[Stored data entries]
---------------

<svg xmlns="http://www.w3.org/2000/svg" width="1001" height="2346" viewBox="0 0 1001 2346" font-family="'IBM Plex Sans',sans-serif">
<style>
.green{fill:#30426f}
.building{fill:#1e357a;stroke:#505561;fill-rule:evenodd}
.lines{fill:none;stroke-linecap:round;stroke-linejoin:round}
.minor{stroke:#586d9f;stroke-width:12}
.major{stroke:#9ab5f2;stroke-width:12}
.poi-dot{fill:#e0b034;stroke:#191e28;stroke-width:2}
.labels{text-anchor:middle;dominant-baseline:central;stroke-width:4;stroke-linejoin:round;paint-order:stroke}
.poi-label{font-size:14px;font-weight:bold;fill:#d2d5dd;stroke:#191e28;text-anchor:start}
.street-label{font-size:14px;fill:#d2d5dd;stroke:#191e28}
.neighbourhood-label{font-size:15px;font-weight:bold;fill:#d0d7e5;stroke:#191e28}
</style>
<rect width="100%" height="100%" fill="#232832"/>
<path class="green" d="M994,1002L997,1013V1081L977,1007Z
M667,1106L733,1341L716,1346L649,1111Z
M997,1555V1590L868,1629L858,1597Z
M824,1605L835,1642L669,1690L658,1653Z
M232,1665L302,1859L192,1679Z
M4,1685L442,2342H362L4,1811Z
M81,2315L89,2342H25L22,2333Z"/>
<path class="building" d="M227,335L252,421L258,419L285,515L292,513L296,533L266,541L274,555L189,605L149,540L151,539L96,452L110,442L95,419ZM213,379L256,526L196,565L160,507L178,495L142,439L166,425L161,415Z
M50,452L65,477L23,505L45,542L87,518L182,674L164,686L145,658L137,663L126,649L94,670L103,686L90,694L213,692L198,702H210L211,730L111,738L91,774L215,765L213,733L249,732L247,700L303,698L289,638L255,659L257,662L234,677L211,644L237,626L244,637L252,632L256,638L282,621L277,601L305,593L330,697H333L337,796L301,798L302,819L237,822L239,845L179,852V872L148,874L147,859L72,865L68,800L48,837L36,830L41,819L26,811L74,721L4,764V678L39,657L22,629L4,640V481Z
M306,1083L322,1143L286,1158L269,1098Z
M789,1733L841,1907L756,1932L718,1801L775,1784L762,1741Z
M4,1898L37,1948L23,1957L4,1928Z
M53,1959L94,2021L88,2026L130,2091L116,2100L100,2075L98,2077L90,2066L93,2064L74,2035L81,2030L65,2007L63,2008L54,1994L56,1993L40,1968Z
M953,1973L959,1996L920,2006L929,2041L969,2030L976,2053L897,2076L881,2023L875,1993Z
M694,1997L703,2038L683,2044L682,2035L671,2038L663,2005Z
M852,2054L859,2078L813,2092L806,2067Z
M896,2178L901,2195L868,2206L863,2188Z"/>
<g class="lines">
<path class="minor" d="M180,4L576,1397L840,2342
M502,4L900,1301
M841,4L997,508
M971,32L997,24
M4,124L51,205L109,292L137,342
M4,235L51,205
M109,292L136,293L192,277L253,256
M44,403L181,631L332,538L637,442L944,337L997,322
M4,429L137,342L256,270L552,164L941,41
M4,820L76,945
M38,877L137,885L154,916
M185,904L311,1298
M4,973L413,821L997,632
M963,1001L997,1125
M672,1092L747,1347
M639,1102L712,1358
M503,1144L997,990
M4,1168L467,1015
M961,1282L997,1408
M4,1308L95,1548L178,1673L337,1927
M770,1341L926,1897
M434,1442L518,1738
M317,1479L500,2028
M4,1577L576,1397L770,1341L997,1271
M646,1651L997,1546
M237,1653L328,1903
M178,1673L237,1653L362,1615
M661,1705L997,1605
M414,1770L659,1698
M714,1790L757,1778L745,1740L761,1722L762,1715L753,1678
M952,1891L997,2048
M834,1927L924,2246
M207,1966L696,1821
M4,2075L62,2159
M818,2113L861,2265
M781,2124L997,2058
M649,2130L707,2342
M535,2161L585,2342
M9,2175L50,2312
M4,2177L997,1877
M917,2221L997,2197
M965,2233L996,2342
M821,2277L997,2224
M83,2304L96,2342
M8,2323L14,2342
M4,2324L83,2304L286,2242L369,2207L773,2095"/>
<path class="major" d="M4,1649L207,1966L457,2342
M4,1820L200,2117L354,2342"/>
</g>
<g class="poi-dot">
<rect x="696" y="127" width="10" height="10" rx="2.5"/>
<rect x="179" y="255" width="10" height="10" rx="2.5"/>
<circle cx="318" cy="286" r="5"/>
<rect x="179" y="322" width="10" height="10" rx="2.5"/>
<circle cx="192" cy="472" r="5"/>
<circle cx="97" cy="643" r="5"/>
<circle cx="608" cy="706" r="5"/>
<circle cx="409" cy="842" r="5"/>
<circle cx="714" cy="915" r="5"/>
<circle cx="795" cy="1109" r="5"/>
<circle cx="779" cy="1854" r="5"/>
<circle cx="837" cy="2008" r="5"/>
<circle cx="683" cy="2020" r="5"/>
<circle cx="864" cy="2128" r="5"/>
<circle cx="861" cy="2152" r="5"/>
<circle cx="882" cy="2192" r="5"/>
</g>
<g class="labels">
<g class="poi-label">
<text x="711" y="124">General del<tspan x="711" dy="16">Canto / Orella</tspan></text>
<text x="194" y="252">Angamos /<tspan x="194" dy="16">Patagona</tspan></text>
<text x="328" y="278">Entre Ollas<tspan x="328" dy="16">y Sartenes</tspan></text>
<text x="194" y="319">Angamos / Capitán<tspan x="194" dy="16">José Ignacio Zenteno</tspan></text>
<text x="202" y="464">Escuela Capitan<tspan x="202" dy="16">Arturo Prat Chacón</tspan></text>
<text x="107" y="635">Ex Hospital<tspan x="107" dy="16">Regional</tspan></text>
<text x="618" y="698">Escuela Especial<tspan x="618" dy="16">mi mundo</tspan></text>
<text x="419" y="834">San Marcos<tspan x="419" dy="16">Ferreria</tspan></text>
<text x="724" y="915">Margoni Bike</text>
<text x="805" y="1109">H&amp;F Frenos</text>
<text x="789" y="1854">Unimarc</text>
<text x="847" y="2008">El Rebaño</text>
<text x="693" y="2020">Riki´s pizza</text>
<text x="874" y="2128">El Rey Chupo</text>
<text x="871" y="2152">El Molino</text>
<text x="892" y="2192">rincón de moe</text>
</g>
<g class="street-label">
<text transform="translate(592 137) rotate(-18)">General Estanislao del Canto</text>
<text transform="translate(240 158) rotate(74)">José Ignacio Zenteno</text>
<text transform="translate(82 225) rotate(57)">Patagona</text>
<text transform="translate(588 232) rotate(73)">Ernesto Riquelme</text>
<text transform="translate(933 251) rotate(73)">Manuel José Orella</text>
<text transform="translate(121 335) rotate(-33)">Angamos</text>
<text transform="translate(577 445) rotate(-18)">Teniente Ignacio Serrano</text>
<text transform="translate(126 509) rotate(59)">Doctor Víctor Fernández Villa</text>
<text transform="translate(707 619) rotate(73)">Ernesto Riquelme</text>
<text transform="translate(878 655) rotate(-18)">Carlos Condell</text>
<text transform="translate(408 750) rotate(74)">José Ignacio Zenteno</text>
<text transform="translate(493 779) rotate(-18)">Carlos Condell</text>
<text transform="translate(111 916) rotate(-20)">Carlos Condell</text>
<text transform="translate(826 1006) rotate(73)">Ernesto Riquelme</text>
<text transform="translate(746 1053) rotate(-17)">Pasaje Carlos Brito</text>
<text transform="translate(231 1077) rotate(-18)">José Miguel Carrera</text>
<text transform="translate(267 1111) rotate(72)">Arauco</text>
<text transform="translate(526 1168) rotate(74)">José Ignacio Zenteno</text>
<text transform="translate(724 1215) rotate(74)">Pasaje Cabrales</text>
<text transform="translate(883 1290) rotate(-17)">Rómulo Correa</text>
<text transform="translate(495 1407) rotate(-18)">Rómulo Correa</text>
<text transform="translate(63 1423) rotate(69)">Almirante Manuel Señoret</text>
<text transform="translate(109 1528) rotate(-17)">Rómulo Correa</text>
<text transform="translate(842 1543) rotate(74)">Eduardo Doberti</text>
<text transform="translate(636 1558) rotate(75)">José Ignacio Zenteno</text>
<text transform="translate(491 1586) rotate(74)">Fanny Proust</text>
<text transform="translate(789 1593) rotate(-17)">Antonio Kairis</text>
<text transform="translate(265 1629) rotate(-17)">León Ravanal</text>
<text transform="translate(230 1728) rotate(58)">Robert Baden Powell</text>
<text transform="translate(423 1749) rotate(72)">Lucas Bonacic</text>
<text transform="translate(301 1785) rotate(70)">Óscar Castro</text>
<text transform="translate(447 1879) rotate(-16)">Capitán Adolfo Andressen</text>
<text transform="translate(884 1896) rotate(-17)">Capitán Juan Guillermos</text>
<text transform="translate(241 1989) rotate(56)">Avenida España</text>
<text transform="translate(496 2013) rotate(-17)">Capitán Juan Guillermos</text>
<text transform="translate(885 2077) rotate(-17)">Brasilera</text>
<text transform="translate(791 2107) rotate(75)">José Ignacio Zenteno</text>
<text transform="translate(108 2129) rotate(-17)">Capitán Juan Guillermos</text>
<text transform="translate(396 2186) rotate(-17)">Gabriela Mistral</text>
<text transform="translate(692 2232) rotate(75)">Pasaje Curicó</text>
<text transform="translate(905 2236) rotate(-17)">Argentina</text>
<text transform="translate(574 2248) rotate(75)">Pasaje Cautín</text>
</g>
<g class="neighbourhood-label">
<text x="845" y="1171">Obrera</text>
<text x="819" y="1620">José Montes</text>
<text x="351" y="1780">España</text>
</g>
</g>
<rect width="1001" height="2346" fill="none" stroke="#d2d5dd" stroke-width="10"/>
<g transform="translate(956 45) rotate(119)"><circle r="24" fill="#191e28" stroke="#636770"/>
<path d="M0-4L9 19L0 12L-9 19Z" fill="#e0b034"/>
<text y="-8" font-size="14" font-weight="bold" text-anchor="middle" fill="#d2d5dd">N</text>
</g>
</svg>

---------------

-- DESCRIPTION OF THE TASK --
Collect each line of the entries that has the word "lines", copying it in full.

-- EXERCISE OUTPUT --
.lines{fill:none;stroke-linecap:round;stroke-linejoin:round}
<g class="lines">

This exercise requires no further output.